Can my child get hepatitis or HIV from clotting factor treatments?

In the past, viruses like hepatitis A, B and C and HIV were passed from blood donors to people with hemophilia through factor treatments. Today, the risk of contracting these viruses through factor products is almost entirely eliminated by several advances, including screening of all blood donors for hepatitis and HIV; purification and treatment of all human blood products to kill viruses; and development of recombinant clotting factor products that have little or no human blood proteins.

In addition, it is recommended that all children with hemophilia receive immunizations for hepatitis A and B. There are currently no immunizations available to guard against HIV and hepatitis C.

How will I know if there is a problem with my child's factor product?

If there is a problem with a clotting factor product, the pharmaceutical company must remove it from distribution. On October 13, 1998, the Patient Notification System was launched to inform people when a factor product is withdrawn or recalled. The National Hemophilia Foundation urges everyone to register with the Patient Notification System so you can be notified directly of possible problems. Each person who registers with the Patient Notification System will select how he wishes to be notified — by telephone, express delivery letter, fax or email. You can register in the following ways:

  • Call (888) 873-2838 or (888) UPDATE-U
  • Submit information online using the Patient Notification System of the Plasma Protein Therapeutics Association
  • Fax registration form to (800) 442-2906
  • Mail registration form to National Notification Center, 20 N. Meridian St., Suite 300, Indianapolis, IN 46204

Can my child exercise and play sports?

Yes. Your child should get plenty of exercise. Regular exercise strengthens muscles and protects joints, which can help reduce spontaneous bleeding. Some recommended activities include swimming, bicycling, walking, jogging, tennis, golfing, dancing, fishing, sailing and bowling. Most experts recommend that children with hemophilia avoid contact sports such as football, hockey, boxing and wrestling.

You and your child can experiment to find activities that work best. Avoid activities that cause bleeding episodes. Staff at the Hemophilia Treatment Center, especially the physical therapist, can suggest appropriate activities for your child. Talking to parents of other children with hemophilia also can be helpful.

For more information on safe recreational activities, see the National Hemophilia Foundation publication, "Hemophilia, Sports and Exercise." The foundation Web site has information about this publication and others.

Summer camps for children with bleeding disorders help kids learn to cope. The staff at the UCSF Hemophilia Treatment Center participate in the Northern California Hemophilia Summer Camp, sponsored by the Hemophilia Foundation of Northern California. For more information, contact the UCSF Hemophilia Treatment Center at (415) 353-2813.

Should my child go to a special school?

No. Barring learning difficulties, your child belongs in a regular classroom. Meet with the staff at your child's school before classes begin to explain your child's condition. Some teachers will be well informed, while others may be learning about hemophilia for the first time. Staff members from the Hemophilia Treatment Center usually are available to talk to your child's teachers by phone or to visit your child's school to discuss hemophilia and any special needs that your child may have.

Your child should be able to participate in all class activities, including recess and physical education. However, if your child experiences frequent bleeding episodes after physical education class, your doctor or physical therapist can work with the school to arrange a modified exercise program.
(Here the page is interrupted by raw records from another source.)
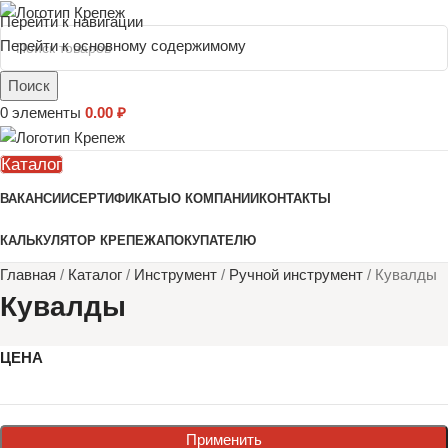
Перейти к навигации
Перейти к основному содержимому
Поиск
0
элементы
0.00
₽
Каталог
ВАКАНСИИ
СЕРТИФИКАТЫ
О КОМПАНИИ
КОНТАКТЫ
КАЛЬКУЛЯТОР КРЕПЕЖА
ПОКУПАТЕЛЮ
Главная
/
Каталог
/
Инструмент
/
Ручной инструмент
/
Кувалды
Кувалды
ЦЕНА
Применить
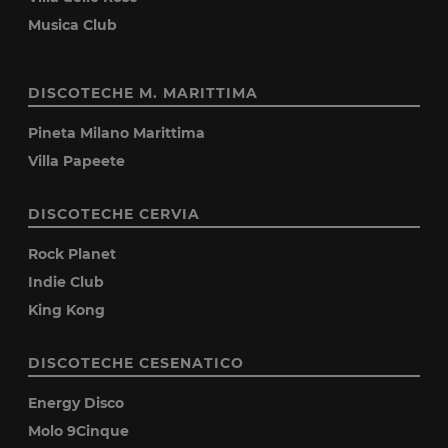
Musica Club
DISCOTECHE M. MARITTIMA
Pineta Milano Marittima
Villa Papeete
DISCOTECHE CERVIA
Rock Planet
Indie Club
King Kong
DISCOTECHE CESENATICO
Energy Disco
Molo 9Cinque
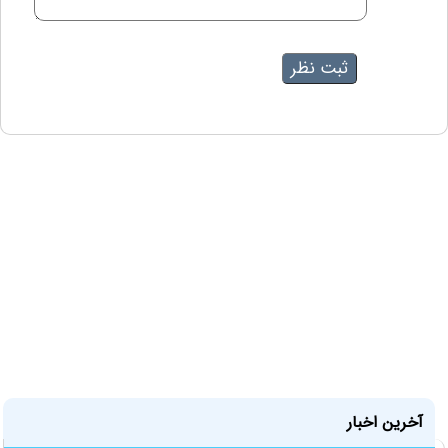
آخرین اخبار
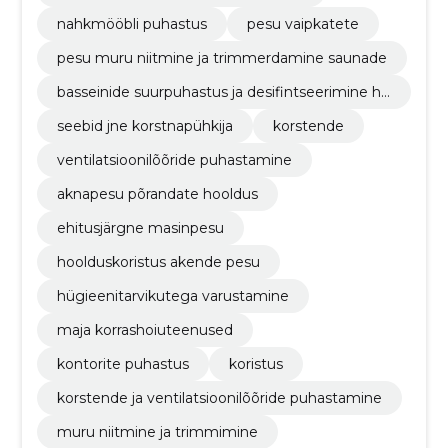
nahkmööbli puhastus
pesu vaipkatete
pesu muru niitmine ja trimmerdamine saunade
basseinide suurpuhastus ja desifintseerimine hü
gieenitarvikutega varustamine
seebid jne korstnapühkija
korstende
ventilatsioonilõõride puhastamine
aknapesu põrandate hooldus
ehitusjärgne masinpesu
hoolduskoristus akende pesu
hügieenitarvikutega varustamine
maja korrashoiuteenused
kontorite puhastus
koristus
korstende ja ventilatsioonilõõride puhastamine
muru niitmine ja trimmimine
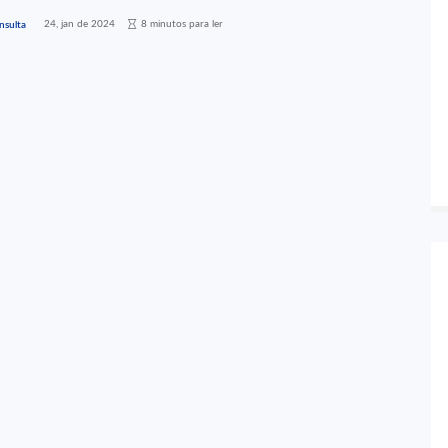
24, jan de 2024
8 minutos para ler
nsulta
They may suggest that your child start prophylactic factor treatment to protect him from bleeding episodes while he is in school.

Make sure that the school knows how to contact you, your doctor or your Hemophilia Treatment Center in an emergency. Contact the National Hemophilia Foundation for the pamphlet, "The Child with a Bleeding Disorder: First Aid for School Personnel," which provides guidelines for bleeding episodes that may occur at school.

Who should know that my child has hemophilia?

Everyone who takes care of your child should know about his or her hemophilia. This includes babysitters, teachers, coaches, daycare workers, relatives and parents of playmates. They need to know what hemophilia is and what they should do if a bleed occurs. They should know how to reach you, your doctor or the Hemophilia Treatment Center in an emergency.

Doctors and other health professionals who provide medical or dental care also should know that your child has hemophilia. It is recommended that your child wear a medical alert bracelet or necklace that identifies his or her condition in case of an emergency. To enroll your child in the MedicAlert system and order an emblem bracelet or necklace for older children, call MedicAlert at (800) 432-5378.

As you talk about your child's hemophilia, some people may be afraid. They may think that they can catch hemophilia from your child or worry that your child could bleed to death in minutes because of a paper cut. You and your child can help educate people about hemophilia. Let your child know that hemophilia is part of who she or he is and that it is not something to be ashamed of. Consider getting involved in the hemophilia community to meet other families who successfully live with hemophilia.